Le succès de l’Espace Culturel Buisson n’est plus à démontrer. Comment un tel projet a-t-il vu le jour ?
Patrick Leroux : Dès notre arrivée à la mairie, en 1995, fort du succès rencontré dans des manifestations comme Cinémusique, nous avons souhaité mettre en place un projet qui inclut à la fois l’aménagement d’une salle de spectacle mais qui soit aussi un lieu de pratiques culturelles. Cela nous permettait de répondre à la fois aux demandes du public désireux de découvrir des artistes sur scène et du monde associatif, très présent à Tourlaville.
Le projet a toutefois mis plusieurs années à se concrétiser …

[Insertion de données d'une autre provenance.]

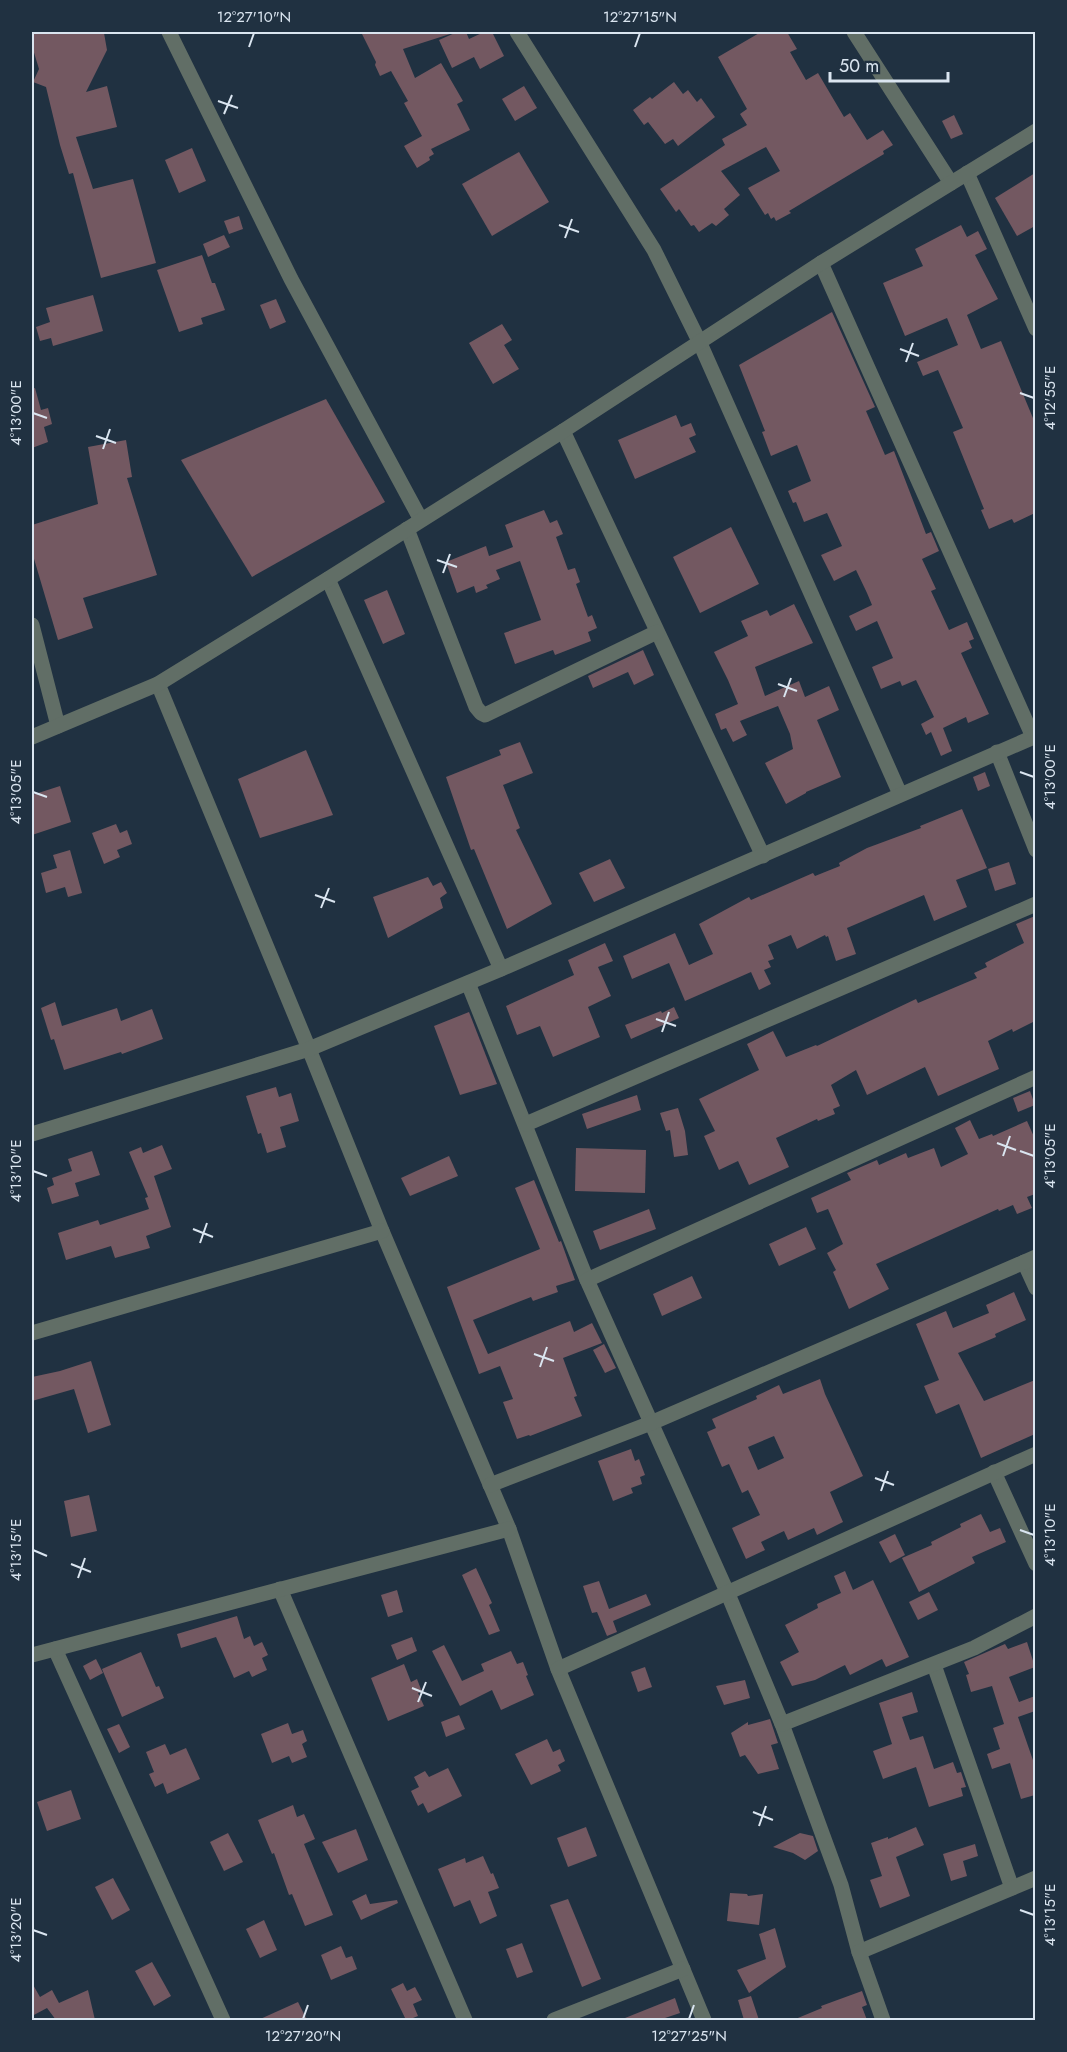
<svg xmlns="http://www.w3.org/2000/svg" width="1067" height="2052" viewBox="0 0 1067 2052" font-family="Jost,sans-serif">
<rect width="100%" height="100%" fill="#203141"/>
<!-- building -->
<g fill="#735861" fill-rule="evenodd">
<polygon points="32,32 91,32 92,34 104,33 107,50 86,92 107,86 117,127 76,137 93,189 133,179 156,263 101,278 73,173 69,174 60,145 46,87 33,82 39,69 32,46"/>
<polygon points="361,32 450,32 450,34 403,49 415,78 441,63 463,101 457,104 470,130 431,149 434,154 429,157 430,160 417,168 404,146 422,136 404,103 408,101 391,71 380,76 375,65 376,62"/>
<polygon points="457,32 466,32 469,39 484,32 492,32 504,56 480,69 474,57 452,68 439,40"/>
<polygon points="761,32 787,32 797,49 790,52 806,80 818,73 844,117 850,113 867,140 883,130 893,145 883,151 884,154 789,211 791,213 776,221 774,217 771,219 768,213 765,215 748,188 780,171 766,147 762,149 721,171 740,195 724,209 729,215 716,226 712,223 699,232 694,225 691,226 679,209 676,212 660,189 725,145 722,139 747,125 740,114 747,109 718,57"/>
<polygon points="674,82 683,94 688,90 697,102 701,98 715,117 678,146 673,139 665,144 648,122 644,125 633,110 650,97 652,99"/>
<polygon points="524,86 537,108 515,121 502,99"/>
<polygon points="954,115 963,134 951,139 942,121"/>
<polygon points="192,148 206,181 179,193 165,160"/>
<polygon points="519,152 549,202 492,236 462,184"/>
<polygon points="1035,173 1035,226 1017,236 995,198"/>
<polygon points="239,216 243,229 229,234 224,221"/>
<polygon points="961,225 967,237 978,231 987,249 975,255 998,299 967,315 981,349 1001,341 1035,423 1035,513 1014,523 1012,519 989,529 981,510 984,509 953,432 963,428 938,370 923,376 917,362 958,345 947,318 905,336 883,283 923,266 915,249"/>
<polygon points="224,235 230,247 208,257 203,244"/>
<polygon points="202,255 212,283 215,283 225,310 201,318 203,324 179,332 157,270"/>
<polygon points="93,295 103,331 53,346 51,338 40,341 36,327 50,322 46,308"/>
<polygon points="276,299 286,322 270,329 260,305"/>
<polygon points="832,312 875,407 866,411 885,455 894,451 926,534 931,532 939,551 922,559 936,589 931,591 949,630 967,622 974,639 969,641 972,648 961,653 989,714 968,723 966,717 943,728 952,751 941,756 931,732 926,735 921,724 934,717 916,680 902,686 900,681 881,689 872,667 893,658 877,621 856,631 849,616 872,605 867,593 856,570 834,581 821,555 842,546 827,513 804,522 796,502 793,503 788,491 811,481 797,445 771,456 762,432 765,431 739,365"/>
<polygon points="502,324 512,340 504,345 519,369 493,384 469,343"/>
<polygon points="35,388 41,410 48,408 52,424 44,427 48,442 32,448 32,389"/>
<polygon points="326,399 385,502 252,577 181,460"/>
<polygon points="676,415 681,427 691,423 696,435 689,438 696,452 635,479 618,440"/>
<polygon points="126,440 132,477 127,478 157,575 83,598 93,628 58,640 32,552 32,525 98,504 88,447"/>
<polygon points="544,510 550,523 557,520 563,534 556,537 568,570 575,568 580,582 576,584 588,617 592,615 597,628 588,632 591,641 555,655 553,650 515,664 504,633 541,620 520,561 496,570 500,579 486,585 488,588 476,593 474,586 457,593 446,562 486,546 489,556 513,547 505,525"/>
<polygon points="731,527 759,584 700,613 673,557"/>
<polygon points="387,590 405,634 383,644 364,600"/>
<polygon points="794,604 813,643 755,667 765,696 799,681 805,697 829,686 839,710 817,720 841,777 806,792 806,793 786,804 765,763 793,749 790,734 778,706 740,721 747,735 733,742 726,728 721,730 715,714 738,704 728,680 714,652 748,636 741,621 767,610 770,616"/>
<polygon points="643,650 654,675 634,685 628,672 593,688 588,676"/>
<polygon points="520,742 533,773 503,785 520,828 516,830 552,904 507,929 474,849 471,850 446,777 501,755 499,750"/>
<polygon points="306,750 333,815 260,838 238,779"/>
<polygon points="985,772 990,786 978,791 973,777"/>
<polygon points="60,786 71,822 32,835 32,795"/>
<polygon points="962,809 987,868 956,880 967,907 934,921 924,895 847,928 856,954 836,961 828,936 826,937 825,935 797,949 791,935 768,945 774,959 768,961 771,967 764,970 771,984 759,990 751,972 685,1001 669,963 632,979 623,956 675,933 689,965 713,954 699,924 749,897 751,900 813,873 815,876 840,866 839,863 867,848 921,828 920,826"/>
<polygon points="116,824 120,833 127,830 132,844 117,850 120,857 104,864 92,833"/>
<polygon points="70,850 82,893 68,897 65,887 46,893 41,873 57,868 53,855"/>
<polygon points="610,859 625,888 594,902 579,873"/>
<polygon points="1009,862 1016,884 995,891 988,869"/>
<polygon points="428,877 433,886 441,882 447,893 440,898 443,908 388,938 373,897"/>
<polygon points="1035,916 1035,1021 1013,1032 1012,1029 988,1041 999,1069 938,1096 925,1067 867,1095 856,1070 831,1085 840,1106 833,1109 835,1114 818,1121 817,1119 776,1138 789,1167 749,1185 738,1161 719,1170 704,1136 715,1131 699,1099 759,1070 747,1044 773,1031 786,1057 816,1045 817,1046 916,999 918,1003 977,978 974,973 987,967 985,963 1024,943 1016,924"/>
<polygon points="605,943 613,961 598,967 611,996 588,1007 600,1037 553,1057 540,1026 517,1035 506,1006 574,975 568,960"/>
<polygon points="55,1002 62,1026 117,1008 121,1021 152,1009 163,1039 122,1054 121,1052 64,1070 54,1039 51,1040 41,1008"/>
<polygon points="674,1007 679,1018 631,1039 625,1025 661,1011 662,1013"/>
<polygon points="469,1012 497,1084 460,1095 434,1026"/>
<polygon points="276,1087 279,1097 291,1093 299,1121 280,1127 286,1147 267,1153 261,1133 258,1134 246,1096"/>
<polygon points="1030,1091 1035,1105 1018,1112 1013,1098"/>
<polygon points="637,1095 641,1110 587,1129 582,1114"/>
<polygon points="678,1108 685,1131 688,1155 674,1157 670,1130 666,1131 660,1113"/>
<polygon points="970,1120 979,1139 992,1134 993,1136 1027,1121 1035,1139 1035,1194 1027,1197 1032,1208 1017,1214 1013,1205 999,1211 998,1209 876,1264 889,1289 849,1309 833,1272 836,1270 827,1253 843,1244 828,1209 817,1213 811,1198 851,1180 847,1173 877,1160 879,1165 906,1153 908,1158 934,1148 941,1167 968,1154 955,1128"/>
<polygon points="162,1145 172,1169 154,1176 171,1227 146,1236 150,1248 115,1258 111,1246 66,1260 58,1233 98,1220 100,1225 149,1209 145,1198 148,1197 129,1152 141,1147 143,1153"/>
<polygon points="576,1148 646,1150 645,1193 575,1191"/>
<polygon points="92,1151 100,1175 75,1183 79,1196 52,1204 47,1188 54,1185 52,1178 72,1171 68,1159"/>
<polygon points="449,1156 458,1176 410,1196 401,1178"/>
<polygon points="534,1180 559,1242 561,1241 575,1280 556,1286 558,1292 533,1301 531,1297 473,1320 488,1354 570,1321 574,1332 592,1323 602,1343 563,1358 577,1396 574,1397 582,1416 530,1436 529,1435 517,1439 503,1402 513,1399 500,1366 479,1374 447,1287 540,1249 515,1188"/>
<polygon points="649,1209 656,1229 600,1250 593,1231"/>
<polygon points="806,1227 816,1249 779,1266 769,1244"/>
<polygon points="692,1276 702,1298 662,1316 653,1294"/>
<polygon points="1014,1292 1026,1320 995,1334 996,1337 958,1353 984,1401 1035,1380 1035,1434 981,1458 959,1404 936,1414 924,1386 939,1380 916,1324 946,1311 953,1328 989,1313 986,1305"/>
<polygon points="604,1344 616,1368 605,1373 593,1350"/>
<polygon points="91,1361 111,1425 88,1433 74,1389 32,1401 32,1377 60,1371"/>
<path d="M820,1379L825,1394L863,1476L830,1492L843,1522L817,1535L814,1528L788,1540L784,1531L761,1542L765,1550L746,1559L732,1528L760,1515L748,1490L742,1493L729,1464L722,1467L707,1432L716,1428L712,1419L757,1399L756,1396L779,1385L783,1394ZM774,1436L784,1458L758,1470L748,1447Z"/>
<polygon points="631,1449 635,1461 639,1459 645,1475 640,1477 642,1484 631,1488 633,1493 613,1501 598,1461"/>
<polygon points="89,1495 97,1531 71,1537 64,1501"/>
<polygon points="981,1514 990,1532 1000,1528 1006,1542 972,1557 975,1563 919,1592 902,1558 932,1545 931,1542 961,1527 960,1524"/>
<polygon points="895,1534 905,1555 890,1563 879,1542"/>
<polygon points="476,1568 492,1603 489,1605 500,1631 489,1635 462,1575"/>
<polygon points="845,1571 853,1590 873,1580 909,1657 886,1667 882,1659 850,1675 845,1665 815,1680 792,1686 780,1662 799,1652 785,1625 818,1608 817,1604 841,1593 834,1576"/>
<polygon points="599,1581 609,1609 646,1594 651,1605 613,1621 617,1632 607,1636 597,1612 592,1613 583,1586"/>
<polygon points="397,1590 403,1612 388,1617 381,1595"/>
<polygon points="929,1592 938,1610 918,1620 909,1602"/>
<polygon points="237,1616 244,1639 250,1636 254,1646 262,1642 268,1655 262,1658 267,1670 252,1677 249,1671 234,1678 216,1637 181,1648 177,1634"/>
<polygon points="412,1637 417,1651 397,1660 391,1645"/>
<polygon points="1027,1642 1035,1667 1009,1677 1019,1702 1035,1696 1035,1711 1018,1717 1035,1766 1035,1795 1021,1799 1010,1763 992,1769 987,1754 1000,1749 993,1728 1004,1724 992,1686 971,1692 966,1675 969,1674 964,1662 1005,1644 1008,1649"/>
<polygon points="444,1645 462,1681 484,1671 481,1664 511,1651 517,1664 523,1662 528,1675 526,1676 534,1695 501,1710 492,1690 460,1706 432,1651"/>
<polygon points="141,1652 156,1687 159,1686 164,1698 122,1717 102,1669"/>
<polygon points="96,1659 103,1673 90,1680 83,1666"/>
<polygon points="404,1664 411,1682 417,1679 422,1692 418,1693 424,1706 388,1721 371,1678"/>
<polygon points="645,1667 652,1687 638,1692 631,1672"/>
<polygon points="745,1680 750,1698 724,1705 716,1686"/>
<polygon points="912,1692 918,1712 902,1717 910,1740 923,1736 934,1769 953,1762 957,1773 961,1772 966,1787 961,1788 963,1796 929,1807 916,1767 883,1779 873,1751 892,1744 879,1703"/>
<polygon points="459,1715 465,1729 446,1737 441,1722"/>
<polygon points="770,1719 778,1743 771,1745 779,1769 758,1774 745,1755 740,1757 731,1733 748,1722 748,1725"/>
<polygon points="288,1723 292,1734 303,1730 307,1741 302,1744 307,1757 292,1763 289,1756 272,1763 261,1734"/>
<polygon points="119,1724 130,1747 119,1753 107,1729"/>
<polygon points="547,1739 553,1752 560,1749 565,1761 558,1765 561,1771 531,1785 515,1754"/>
<polygon points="165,1744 170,1755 186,1748 200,1779 167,1794 163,1783 155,1787 149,1774 154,1772 146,1752"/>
<polygon points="448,1768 462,1796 428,1813 423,1803 418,1806 411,1791 419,1787 414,1777 425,1771 429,1777"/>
<polygon points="71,1790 81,1819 47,1831 37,1802"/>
<polygon points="293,1805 297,1817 304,1814 315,1839 304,1844 333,1915 305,1926 292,1894 289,1895 274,1853 272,1854 258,1820"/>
<polygon points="586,1827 597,1856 568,1867 557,1838"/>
<polygon points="916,1827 924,1845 896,1857 910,1896 880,1908 870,1880 882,1876 871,1843 888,1837 888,1839"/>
<polygon points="356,1829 368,1860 338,1873 322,1842"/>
<polygon points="228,1833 243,1862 224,1871 210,1842"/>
<polygon points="800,1833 813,1836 818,1851 805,1860 793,1853 773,1847"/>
<polygon points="975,1844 978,1856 963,1861 967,1876 951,1881 943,1854"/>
<polygon points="483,1856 491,1874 493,1873 499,1888 488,1892 497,1916 480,1924 470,1900 454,1907 438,1869 465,1858 466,1863"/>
<polygon points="113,1878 130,1910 112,1920 95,1887"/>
<polygon points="730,1893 747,1894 748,1896 763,1894 759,1925 727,1921"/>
<polygon points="366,1894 370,1904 397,1900 398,1903 361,1920 352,1901"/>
<polygon points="568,1899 601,1979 582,1987 550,1905"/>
<polygon points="264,1920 277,1950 260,1958 246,1929"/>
<polygon points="775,1928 786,1967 749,1993 737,1970 766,1959 759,1934"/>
<polygon points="522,1943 533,1972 517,1978 506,1949"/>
<polygon points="341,1946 346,1958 352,1956 357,1969 331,1980 321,1955"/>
<polygon points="152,1962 171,1996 154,2006 135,1971"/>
<polygon points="32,1983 40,1997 52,1990 59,2003 88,1990 95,2020 56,2020 47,2008 32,2016"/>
<polygon points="403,1983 407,1991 415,1987 422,2000 413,2004 418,2016 408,2020 406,2020 391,1989"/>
<polygon points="862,1991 867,2005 862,2007 867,2020 793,2020 822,2008 821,2006"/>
<polygon points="751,1996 759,2020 744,2020 738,2000"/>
<polygon points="675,1998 680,2013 659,2020 620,2020"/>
<polygon points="298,2002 307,2020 258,2020"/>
</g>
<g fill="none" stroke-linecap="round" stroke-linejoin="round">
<!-- minor -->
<g stroke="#616e66" stroke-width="15">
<polyline points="169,32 291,279 421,520"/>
<polyline points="517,32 654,250 699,341 900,794"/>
<polyline points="854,32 951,183"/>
<polyline points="967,173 1036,329"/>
<polyline points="821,263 1033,737"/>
<polyline points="563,431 763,856"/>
<polyline points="407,529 476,707 481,713 485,715 657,632"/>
<polyline points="328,579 501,969"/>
<polyline points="32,625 58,726"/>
<polyline points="158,684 309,1049 382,1231 509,1529 558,1669 704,2020"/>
<polyline points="32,737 158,684 328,579 563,431 821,263 1036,131"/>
<polyline points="997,752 1036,850"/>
<polyline points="468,983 587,1280 728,1594 782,1724 841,1885 859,1952 883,2020"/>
<polyline points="526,1124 1036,904"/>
<polyline points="32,1134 309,1049 501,969 1036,736"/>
<polyline points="1024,1262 1036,1288"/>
<polyline points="587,1280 1036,1077"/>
<polyline points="32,1333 382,1231"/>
<polyline points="994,1472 1036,1564"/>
<polyline points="490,1485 651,1423 1036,1257"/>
<polyline points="280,1589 465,2020"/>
<polyline points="55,1649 223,2020"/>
<polyline points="32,1655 509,1529"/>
<polyline points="934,1665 1012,1888"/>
<polyline points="558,1669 1036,1454"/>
<polyline points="782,1724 974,1648 1036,1616"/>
<polyline points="859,1952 1036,1878"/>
<polyline points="554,2020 683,1969"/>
</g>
</g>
<!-- ticks -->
<path fill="none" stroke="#dae5f0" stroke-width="2" d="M249,47L254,33M635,47L640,33M218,101L238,108M224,114L232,95M559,225L579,232M565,238L572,219M900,349L919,356M906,362L913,343M1020,393L1034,398M33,413L47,418M96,436L116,443M103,449L110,429M437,560L457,567M443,573L450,554M778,684L797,691M784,697L791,678M1020,772L1034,777M33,792L47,797M315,895L335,902M321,908L329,888M656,1019L676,1026M662,1032L669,1012M997,1143L1016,1150M1020,1151L1034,1156M1003,1156L1010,1136M33,1171L47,1176M193,1229L213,1237M200,1243L207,1223M534,1354L554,1361M540,1367L547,1347M875,1478L894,1485M881,1491L888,1471M1020,1530L1034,1535M33,1550L47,1556M71,1564L91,1572M78,1578L85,1558M412,1688L432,1696M418,1702L426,1682M753,1812L773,1820M759,1826L766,1806M1020,1910L1034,1915M33,1930L47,1935M303,2019L308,2005M689,2019L694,2005"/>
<!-- border -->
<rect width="1067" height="2052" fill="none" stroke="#203141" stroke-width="66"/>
<!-- scale -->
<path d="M830 72v9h118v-9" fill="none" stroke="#dae5f0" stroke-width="3"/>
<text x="839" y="72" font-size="18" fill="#dae5f0" stroke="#203141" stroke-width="4.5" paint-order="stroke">50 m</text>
<rect x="33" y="33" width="1001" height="1986" fill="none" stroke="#dae5f0" stroke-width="2"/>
<g font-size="15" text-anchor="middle" fill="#dae5f0">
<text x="254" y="22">12°27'10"N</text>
<text x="640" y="22">12°27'15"N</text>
<text transform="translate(1050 398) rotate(-90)" y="5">4°12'55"E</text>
<text transform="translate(16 413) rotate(-90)" y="5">4°13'00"E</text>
<text transform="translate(1050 777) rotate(-90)" y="5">4°13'00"E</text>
<text transform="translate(16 792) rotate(-90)" y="5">4°13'05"E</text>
<text transform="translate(1050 1156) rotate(-90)" y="5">4°13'05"E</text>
<text transform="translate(16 1171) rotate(-90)" y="5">4°13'10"E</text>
<text transform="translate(1050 1535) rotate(-90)" y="5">4°13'10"E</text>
<text transform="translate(16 1550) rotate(-90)" y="5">4°13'15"E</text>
<text transform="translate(1050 1915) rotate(-90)" y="5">4°13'15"E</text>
<text transform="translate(16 1930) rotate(-90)" y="5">4°13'20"E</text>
<text x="303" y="2041">12°27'20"N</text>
<text x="689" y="2041">12°27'25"N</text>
</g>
</svg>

Patrick Leroux : C’est vrai, mais c’était un dossier à la fois original et complexe. Pour être sûrs de répondre aux attentes, nous avons lancé une étude en 1998. Ont été consultés les représentants du monde économique, les acteurs associatifs, les élus, les jeunes. Petit à petit, le projet Buisson s’est dessiné. Nous sommes parvenus à sauvegarder le patrimoine en conservant l’ancienne salle Ferdinand Buisson et nous l’avons dotée des équipements suffisants pour qu’elle remplisse complètement son rôle pédagogique et crée des synergies entre les différentes associations. Ce qui est précisément le cas aujourd’hui.
L’Espace Culturel Buisson fait l’unanimité. Pour l’aménager, la ville a consacré plus de 5 millions d’euros. Participe t-elle aujourd’hui à son fonctionnement ?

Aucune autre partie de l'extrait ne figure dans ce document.